◆ Problem statement ◆
Each line from the first line of the entries through the line holding "the original file" is to be restated word for word; nothing else, and no picture, belongs in the answer.

◆ Excerpted records ◆
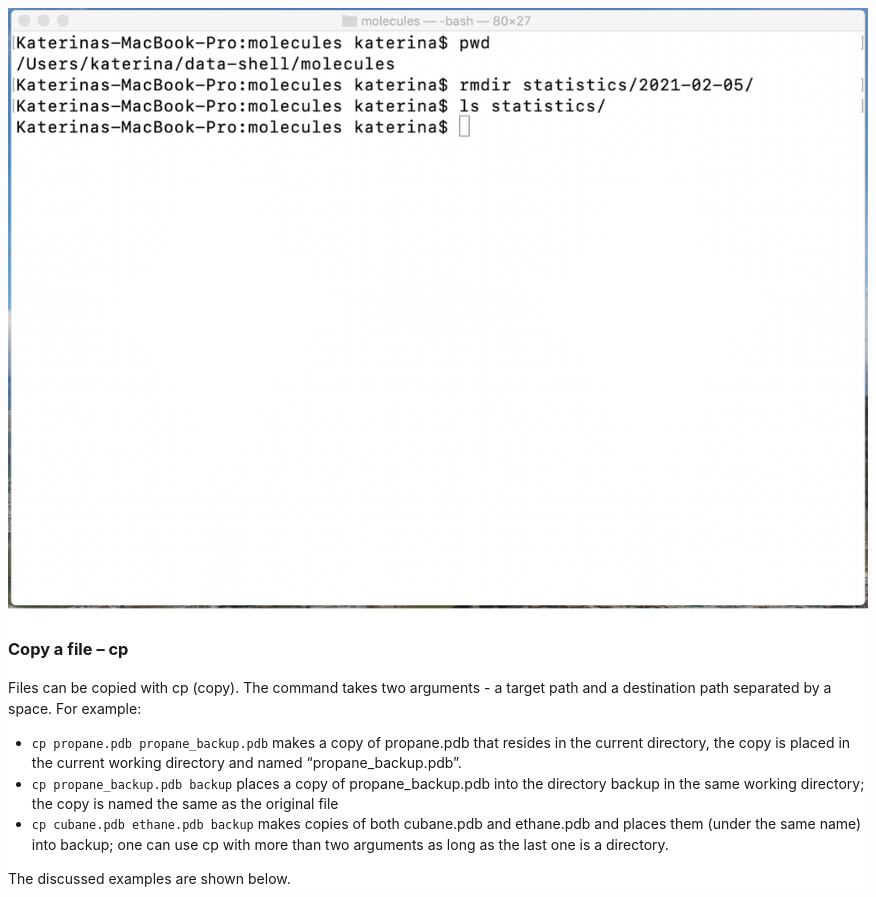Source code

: ![rmdir command](./img/command-line-rmdir.png)

### Copy a file – cp

Files can be copied with cp (copy).  The command takes two arguments - a target path and a destination path separated by a space.  For example:

* `cp propane.pdb propane_backup.pdb` makes a copy of propane.pdb that resides in the current directory, the copy is placed in the current working directory and named “propane_backup.pdb”. 
* `cp propane_backup.pdb backup` places a copy of propane_backup.pdb into the directory backup in the same working directory; the copy is named the same as the original file
* `cp cubane.pdb ethane.pdb backup` makes copies of both cubane.pdb and ethane.pdb and places them (under the same name) into backup; one can use cp with more than two arguments as long as the last one is a directory.

The discussed examples are shown below.
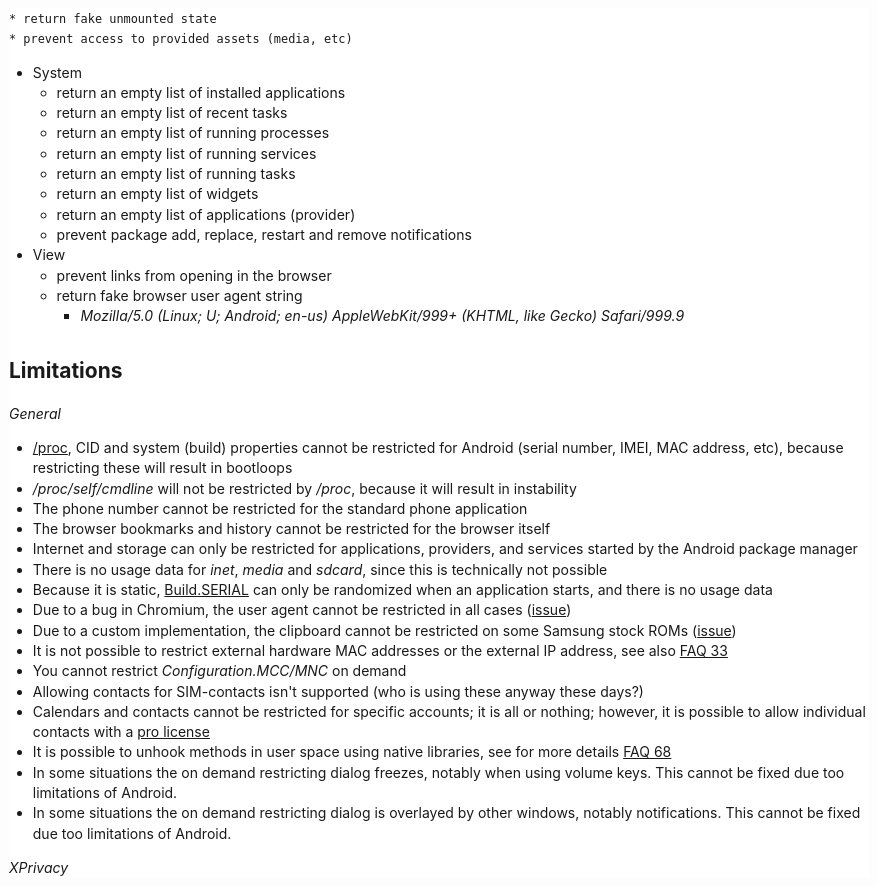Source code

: 	* return fake unmounted state
	* prevent access to provided assets (media, etc)
<a name="system"></a>
* System
	* return an empty list of installed applications
	* return an empty list of recent tasks
	* return an empty list of running processes
	* return an empty list of running services
	* return an empty list of running tasks
	* return an empty list of widgets
	* return an empty list of applications (provider)
	* prevent package add, replace, restart and remove notifications
<a name="view"></a>
* View
	* prevent links from opening in the browser
	* return fake browser user agent string
		* *Mozilla/5.0 (Linux; U; Android; en-us) AppleWebKit/999+ (KHTML, like Gecko) Safari/999.9*

Limitations
-----------

*General*

* [/proc](http://linux.die.net/man/5/proc), CID and system (build) properties cannot be restricted for Android (serial number, IMEI, MAC address, etc), because restricting these will result in bootloops
* */proc/self/cmdline* will not be restricted by */proc*, because it will result in instability
* The phone number cannot be restricted for the standard phone application
* The browser bookmarks and history cannot be restricted for the browser itself
* Internet and storage can only be restricted for applications, providers, and services started by the Android package manager
* There is no usage data for *inet*, *media* and *sdcard*, since this is technically not possible
* Because it is static, [Build.SERIAL](http://developer.android.com/reference/android/os/Build.html#SERIAL) can only be randomized when an application starts, and there is no usage data
* Due to a bug in Chromium, the user agent cannot be restricted in all cases ([issue](https://github.com/M66B/XPrivacy/issues/825))
* Due to a custom implementation, the clipboard cannot be restricted on some Samsung stock ROMs ([issue](https://github.com/M66B/XPrivacy/issues/857))
* It is not possible to restrict external hardware MAC addresses or the external IP address, see also [FAQ 33](#FAQ33)
* You cannot restrict *Configuration.MCC/MNC* on demand
* Allowing contacts for SIM-contacts isn't supported (who is using these anyway these days?)
* Calendars and contacts cannot be restricted for specific accounts; it is all or nothing; however, it is possible to allow individual contacts with a [pro license](http://www.xprivacy.eu/)
* It is possible to unhook methods in user space using native libraries, see for more details [FAQ 68](#FAQ68)
* In some situations the on demand restricting dialog freezes, notably when using volume keys. This cannot be fixed due too limitations of Android.
* In some situations the on demand restricting dialog is overlayed by other windows, notably notifications. This cannot be fixed due too limitations of Android.

*XPrivacy*
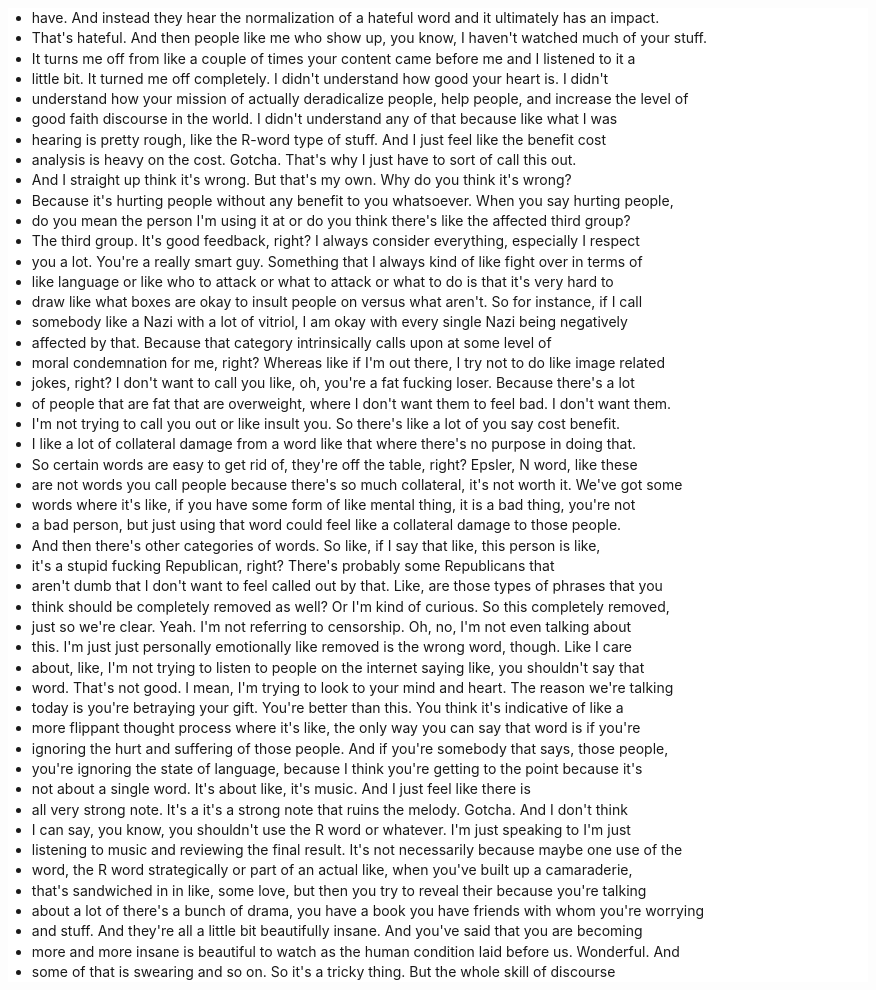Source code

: *  have. And instead they hear the normalization of a hateful word and it ultimately has an impact.
*  That's hateful. And then people like me who show up, you know, I haven't watched much of your stuff.
*  It turns me off from like a couple of times your content came before me and I listened to it a
*  little bit. It turned me off completely. I didn't understand how good your heart is. I didn't
*  understand how your mission of actually deradicalize people, help people, and increase the level of
*  good faith discourse in the world. I didn't understand any of that because like what I was
*  hearing is pretty rough, like the R-word type of stuff. And I just feel like the benefit cost
*  analysis is heavy on the cost. Gotcha. That's why I just have to sort of call this out.
*  And I straight up think it's wrong. But that's my own. Why do you think it's wrong?
*  Because it's hurting people without any benefit to you whatsoever. When you say hurting people,
*  do you mean the person I'm using it at or do you think there's like the affected third group?
*  The third group. It's good feedback, right? I always consider everything, especially I respect
*  you a lot. You're a really smart guy. Something that I always kind of like fight over in terms of
*  like language or like who to attack or what to attack or what to do is that it's very hard to
*  draw like what boxes are okay to insult people on versus what aren't. So for instance, if I call
*  somebody like a Nazi with a lot of vitriol, I am okay with every single Nazi being negatively
*  affected by that. Because that category intrinsically calls upon at some level of
*  moral condemnation for me, right? Whereas like if I'm out there, I try not to do like image related
*  jokes, right? I don't want to call you like, oh, you're a fat fucking loser. Because there's a lot
*  of people that are fat that are overweight, where I don't want them to feel bad. I don't want them.
*  I'm not trying to call you out or like insult you. So there's like a lot of you say cost benefit.
*  I like a lot of collateral damage from a word like that where there's no purpose in doing that.
*  So certain words are easy to get rid of, they're off the table, right? Epsler, N word, like these
*  are not words you call people because there's so much collateral, it's not worth it. We've got some
*  words where it's like, if you have some form of like mental thing, it is a bad thing, you're not
*  a bad person, but just using that word could feel like a collateral damage to those people.
*  And then there's other categories of words. So like, if I say that like, this person is like,
*  it's a stupid fucking Republican, right? There's probably some Republicans that
*  aren't dumb that I don't want to feel called out by that. Like, are those types of phrases that you
*  think should be completely removed as well? Or I'm kind of curious. So this completely removed,
*  just so we're clear. Yeah. I'm not referring to censorship. Oh, no, I'm not even talking about
*  this. I'm just just personally emotionally like removed is the wrong word, though. Like I care
*  about, like, I'm not trying to listen to people on the internet saying like, you shouldn't say that
*  word. That's not good. I mean, I'm trying to look to your mind and heart. The reason we're talking
*  today is you're betraying your gift. You're better than this. You think it's indicative of like a
*  more flippant thought process where it's like, the only way you can say that word is if you're
*  ignoring the hurt and suffering of those people. And if you're somebody that says, those people,
*  you're ignoring the state of language, because I think you're getting to the point because it's
*  not about a single word. It's about like, it's music. And I just feel like there is
*  all very strong note. It's a it's a strong note that ruins the melody. Gotcha. And I don't think
*  I can say, you know, you shouldn't use the R word or whatever. I'm just speaking to I'm just
*  listening to music and reviewing the final result. It's not necessarily because maybe one use of the
*  word, the R word strategically or part of an actual like, when you've built up a camaraderie,
*  that's sandwiched in in like, some love, but then you try to reveal their because you're talking
*  about a lot of there's a bunch of drama, you have a book you have friends with whom you're worrying
*  and stuff. And they're all a little bit beautifully insane. And you've said that you are becoming
*  more and more insane is beautiful to watch as the human condition laid before us. Wonderful. And
*  some of that is swearing and so on. So it's a tricky thing. But the whole skill of discourse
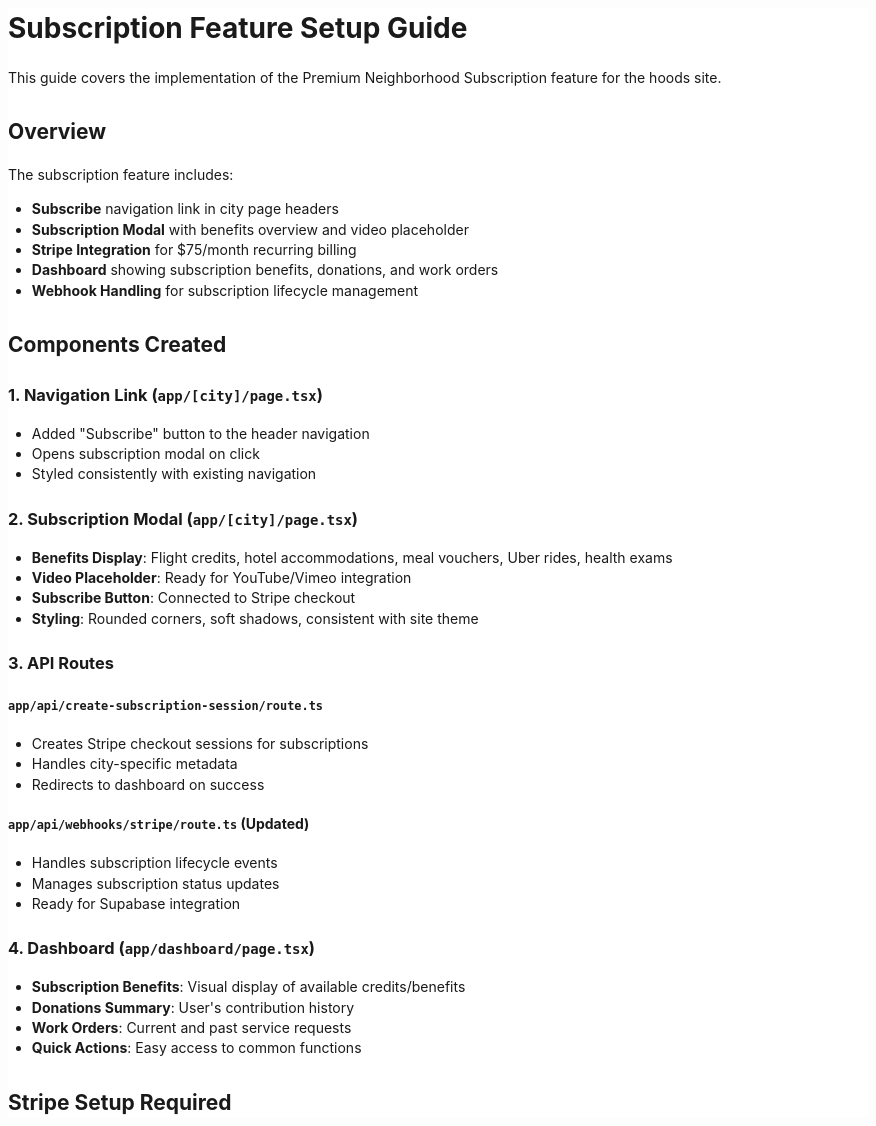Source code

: # Subscription Feature Setup Guide

This guide covers the implementation of the Premium Neighborhood Subscription feature for the hoods site.

## Overview

The subscription feature includes:
- **Subscribe** navigation link in city page headers
- **Subscription Modal** with benefits overview and video placeholder
- **Stripe Integration** for $75/month recurring billing
- **Dashboard** showing subscription benefits, donations, and work orders
- **Webhook Handling** for subscription lifecycle management

## Components Created

### 1. Navigation Link (`app/[city]/page.tsx`)
- Added "Subscribe" button to the header navigation
- Opens subscription modal on click
- Styled consistently with existing navigation

### 2. Subscription Modal (`app/[city]/page.tsx`)
- **Benefits Display**: Flight credits, hotel accommodations, meal vouchers, Uber rides, health exams
- **Video Placeholder**: Ready for YouTube/Vimeo integration
- **Subscribe Button**: Connected to Stripe checkout
- **Styling**: Rounded corners, soft shadows, consistent with site theme

### 3. API Routes

#### `app/api/create-subscription-session/route.ts`
- Creates Stripe checkout sessions for subscriptions
- Handles city-specific metadata
- Redirects to dashboard on success

#### `app/api/webhooks/stripe/route.ts` (Updated)
- Handles subscription lifecycle events
- Manages subscription status updates
- Ready for Supabase integration

### 4. Dashboard (`app/dashboard/page.tsx`)
- **Subscription Benefits**: Visual display of available credits/benefits
- **Donations Summary**: User's contribution history
- **Work Orders**: Current and past service requests
- **Quick Actions**: Easy access to common functions

## Stripe Setup Required
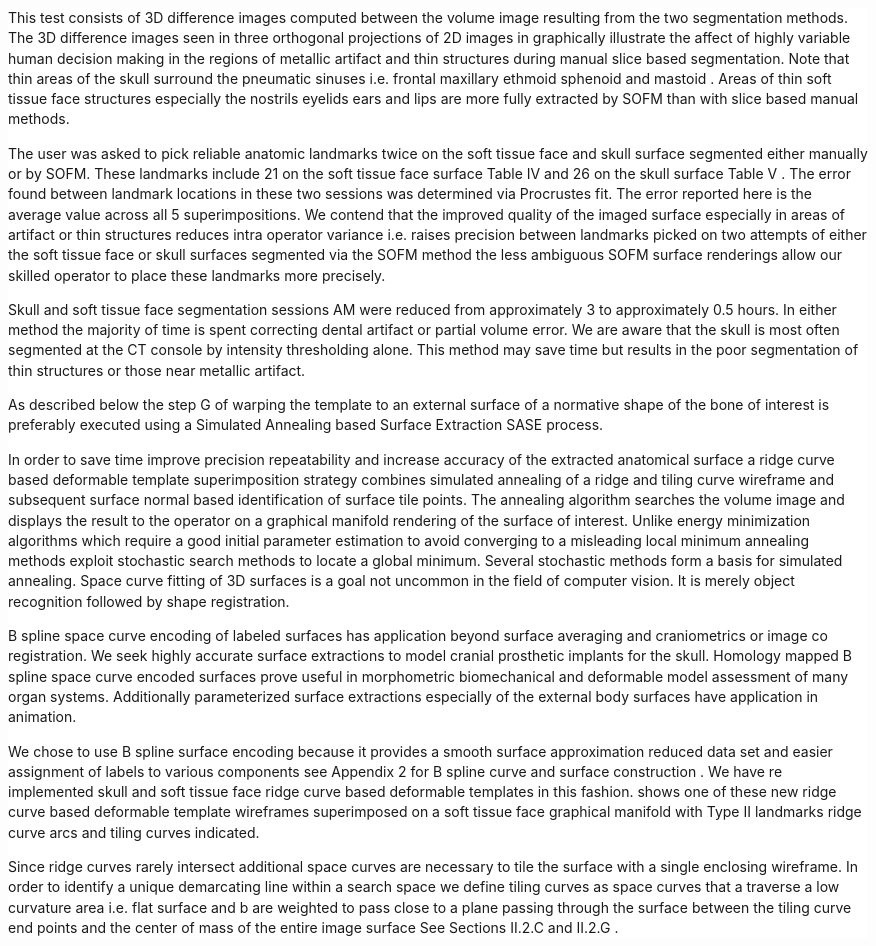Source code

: This test consists of 3D difference images computed between the volume image resulting from the two segmentation methods. The 3D difference images seen in three orthogonal projections of 2D images in graphically illustrate the affect of highly variable human decision making in the regions of metallic artifact and thin structures during manual slice based segmentation. Note that thin areas of the skull surround the pneumatic sinuses i.e. frontal maxillary ethmoid sphenoid and mastoid . Areas of thin soft tissue face structures especially the nostrils eyelids ears and lips are more fully extracted by SOFM than with slice based manual methods.

The user was asked to pick reliable anatomic landmarks twice on the soft tissue face and skull surface segmented either manually or by SOFM. These landmarks include 21 on the soft tissue face surface Table IV and 26 on the skull surface Table V . The error found between landmark locations in these two sessions was determined via Procrustes fit. The error reported here is the average value across all 5 superimpositions. We contend that the improved quality of the imaged surface especially in areas of artifact or thin structures reduces intra operator variance i.e. raises precision between landmarks picked on two attempts of either the soft tissue face or skull surfaces segmented via the SOFM method the less ambiguous SOFM surface renderings allow our skilled operator to place these landmarks more precisely.

Skull and soft tissue face segmentation sessions AM were reduced from approximately 3 to approximately 0.5 hours. In either method the majority of time is spent correcting dental artifact or partial volume error. We are aware that the skull is most often segmented at the CT console by intensity thresholding alone. This method may save time but results in the poor segmentation of thin structures or those near metallic artifact.

As described below the step G of warping the template to an external surface of a normative shape of the bone of interest is preferably executed using a Simulated Annealing based Surface Extraction SASE process.

In order to save time improve precision repeatability and increase accuracy of the extracted anatomical surface a ridge curve based deformable template superimposition strategy combines simulated annealing of a ridge and tiling curve wireframe and subsequent surface normal based identification of surface tile points. The annealing algorithm searches the volume image and displays the result to the operator on a graphical manifold rendering of the surface of interest. Unlike energy minimization algorithms which require a good initial parameter estimation to avoid converging to a misleading local minimum annealing methods exploit stochastic search methods to locate a global minimum. Several stochastic methods form a basis for simulated annealing. Space curve fitting of 3D surfaces is a goal not uncommon in the field of computer vision. It is merely object recognition followed by shape registration.

B spline space curve encoding of labeled surfaces has application beyond surface averaging and craniometrics or image co registration. We seek highly accurate surface extractions to model cranial prosthetic implants for the skull. Homology mapped B spline space curve encoded surfaces prove useful in morphometric biomechanical and deformable model assessment of many organ systems. Additionally parameterized surface extractions especially of the external body surfaces have application in animation.

We chose to use B spline surface encoding because it provides a smooth surface approximation reduced data set and easier assignment of labels to various components see Appendix 2 for B spline curve and surface construction . We have re implemented skull and soft tissue face ridge curve based deformable templates in this fashion. shows one of these new ridge curve based deformable template wireframes superimposed on a soft tissue face graphical manifold with Type II landmarks ridge curve arcs and tiling curves indicated.

Since ridge curves rarely intersect additional space curves are necessary to tile the surface with a single enclosing wireframe. In order to identify a unique demarcating line within a search space we define tiling curves as space curves that a traverse a low curvature area i.e. flat surface and b are weighted to pass close to a plane passing through the surface between the tiling curve end points and the center of mass of the entire image surface See Sections II.2.C and II.2.G .
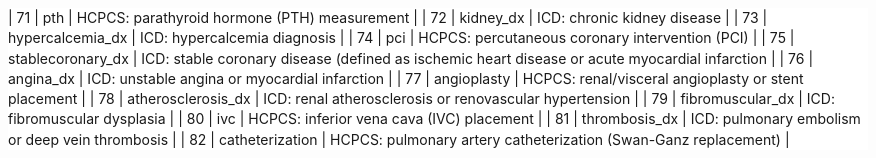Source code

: | 71  | pth                       | HCPCS: parathyroid hormone (PTH) measurement                                                                                                                                                                                                                                                                                                                                                                                                                     |
| 72  | kidney\_dx                | ICD: chronic kidney disease                                                                                                                                                                                                                                                                                                                                                                                                                                      |
| 73  | hypercalcemia\_dx         | ICD: hypercalcemia diagnosis                                                                                                                                                                                                                                                                                                                                                                                                                                     |
| 74  | pci                       | HCPCS: percutaneous coronary intervention (PCI)                                                                                                                                                                                                                                                                                                                                                                                                                  |
| 75  | stablecoronary\_dx        | ICD: stable coronary disease (defined as ischemic heart disease or acute myocardial infarction                                                                                                                                                                                                                                                                                                                                                                   |
| 76  | angina\_dx                | ICD: unstable angina or myocardial infarction                                                                                                                                                                                                                                                                                                                                                                                                                    |
| 77  | angioplasty               | HCPCS: renal/visceral angioplasty or stent placement                                                                                                                                                                                                                                                                                                                                                                                                             |
| 78  | atherosclerosis\_dx       | ICD: renal atherosclerosis or renovascular hypertension                                                                                                                                                                                                                                                                                                                                                                                                          |
| 79  | fibromuscular\_dx         | ICD: fibromuscular dysplasia                                                                                                                                                                                                                                                                                                                                                                                                                                     |
| 80  | ivc                       | HCPCS: inferior vena cava (IVC) placement                                                                                                                                                                                                                                                                                                                                                                                                                        |
| 81  | thrombosis\_dx            | ICD: pulmonary embolism or deep vein thrombosis                                                                                                                                                                                                                                                                                                                                                                                                                  |
| 82  | catheterization           | HCPCS: pulmonary artery catheterization (Swan-Ganz replacement)                                                                                                                                                                                                                                                                                                                                                                                                  |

◆ Answer for the task ◆
Source code

: ![rmdir command](./img/command-line-rmdir.png)

### Copy a file – cp

Files can be copied with cp (copy).  The command takes two arguments - a target path and a destination path separated by a space.  For example:

* `cp propane.pdb propane_backup.pdb` makes a copy of propane.pdb that resides in the current directory, the copy is placed in the current working directory and named “propane_backup.pdb”. 
* `cp propane_backup.pdb backup` places a copy of propane_backup.pdb into the directory backup in the same working directory; the copy is named the same as the original file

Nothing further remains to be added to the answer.